Note on Emerging Science: The Beetle That Can Survive Being Eaten

Air Date: August 20, 2021

Note on Emerging Science: The Beetle That Can Survive Being Eaten
A study by Shinji Sugiura, a researcher at Kobe University, observed that an aquatic beetle that inhabits paddy fields can pass through a frog's system undigested. (Photo: Chris Luczkow, Flickr, CC BY 2.0)
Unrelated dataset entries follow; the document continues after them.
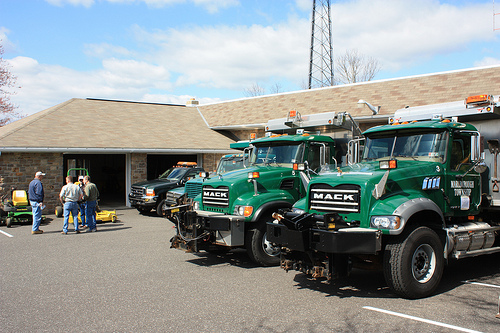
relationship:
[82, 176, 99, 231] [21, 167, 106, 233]
man in group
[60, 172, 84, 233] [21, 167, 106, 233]
man in group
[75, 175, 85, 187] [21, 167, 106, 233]
man in group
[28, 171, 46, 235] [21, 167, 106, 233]
man in group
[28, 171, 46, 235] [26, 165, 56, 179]
man in cap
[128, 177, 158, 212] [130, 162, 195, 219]
front of truck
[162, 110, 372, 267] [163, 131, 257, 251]
green truck next to truck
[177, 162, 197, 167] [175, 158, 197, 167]
light bar with light bar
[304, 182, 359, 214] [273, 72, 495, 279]
emblem on truck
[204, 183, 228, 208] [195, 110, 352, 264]
mack emblem on truck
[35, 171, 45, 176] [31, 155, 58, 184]
cap on head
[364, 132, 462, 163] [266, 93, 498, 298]
windshield of truck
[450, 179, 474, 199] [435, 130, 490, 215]
white print on door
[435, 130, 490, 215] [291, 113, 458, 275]
door of truck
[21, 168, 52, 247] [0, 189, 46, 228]
man standing in front of equipment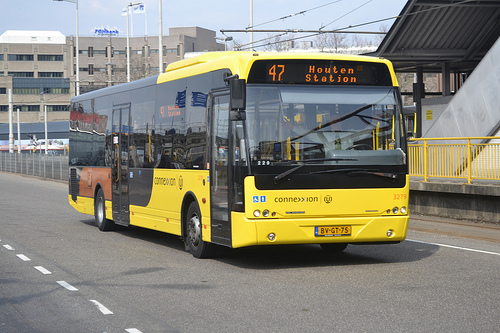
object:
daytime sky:
[3, 0, 400, 48]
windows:
[87, 47, 95, 58]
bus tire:
[186, 202, 215, 259]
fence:
[408, 136, 500, 185]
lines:
[7, 245, 108, 330]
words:
[269, 65, 357, 82]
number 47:
[269, 64, 285, 81]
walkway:
[409, 166, 499, 186]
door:
[206, 87, 236, 248]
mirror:
[229, 79, 246, 110]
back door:
[111, 101, 130, 227]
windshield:
[243, 85, 408, 173]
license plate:
[315, 225, 352, 236]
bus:
[68, 51, 410, 259]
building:
[0, 21, 240, 155]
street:
[4, 170, 500, 333]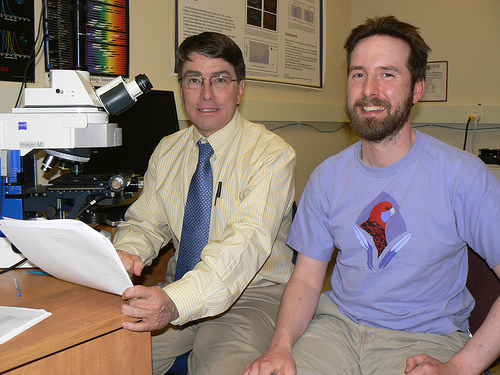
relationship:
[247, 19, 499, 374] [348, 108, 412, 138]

For most insects, getting eaten by a frog is the end of the road. But a unique water beetle species can survive the perils of stomach acids and a lack of oxygen and pop out of the frog’s rear end unscathed. Living on Earth's Don Lyman reports on how an ecologist at Kobe University in Japan studied this beetle’s ability to defy death by digestion.

Transcript

LYMAN: Most insects are doomed when they get eaten by a frog. But scientists recently discovered that a species of water beetle, Regimbartia attenuate, can actively travel through a frog’s digestive tract, survive stomach acids and lack of oxygen, and pop out of the frog’s rear end unscathed. Although rare, some animals do survive after being ingested by another animal. Some snails, for example, can seal their shells shut after being eaten by a fish or a bird, and wait to be excreted from the predator’s digestive tract. But the case of the water beetle is the first documentation of prey actively escaping through the digestive tract of a predator. Shinji Sugiura, an ecologist at Kobe University in Japan, put the water beetles in cages with frogs in his laboratory. The frogs readily ate the beetles, but Sugiura was quite surprised to see the beetles exit from the frogs’ behinds and continue on their way apparently unharmed. Sugiura conducted some 30 beetle-frog tests, and found that over 90 percent of the beetles survived being eaten. The average time it took for the beetles to escape was about six hours, but one beetle made it through a frog’s digestive tract in only six minutes. Sugiura immobilized some of the beetles using wax to stick their legs together to determine that the insects were actively escaping from the frogs’ digestive tracts. None of the immobilized beetles survived, and their remains took a day or more to pass through the frogs’ bodies.
Sugiura plans to test the beetles’ survival abilities by pairing the insects with bigger frogs, toads and fish. That’s this week’s note on emerging science. I’m Don Lyman.